▶ **What to work on**
Within the listing below, tally the lines where the word "Presse" appears, and answer with nothing but the tally.

▶ **Supplied material**
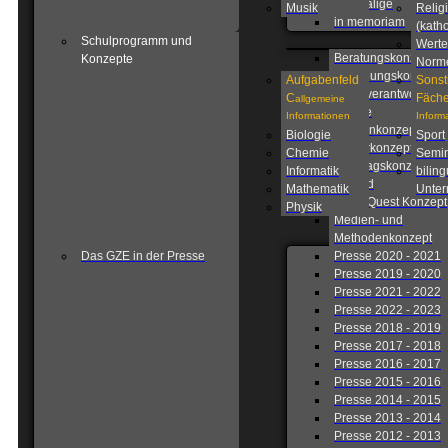
Ehemalige
Musik
Relig
in memoriam
(katho
Schulprogramm und
Werte
Beratungskonzept
Konzepte
Norm
Betreuungskonzept
Aufgabenfeld
Sonst
Eigenverantwortlich
C
Fäche
allgemeine
Schule
Informationen
Inform
Fahrtenkonzept
Biologie
Sport
Förderkonzept
Chemie
Semin
Ganztagskonzept
Informatik
biling
Leitbild
Mathematik
Unterr
Lions Quest Konzept
Physik
Medien- und
Methodenkonzept
Das GZE in der Presse
Presse 2020 - 2021
Presse 2019 - 2020
Presse 2021 - 2022
Presse 2022 - 2023
Presse 2018 - 2019
Presse 2017 - 2018
Presse 2016 - 2017
Presse 2015 - 2016
Presse 2014 - 2015
Presse 2013 - 2014
Presse 2012 - 2013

▶ **Task output**
12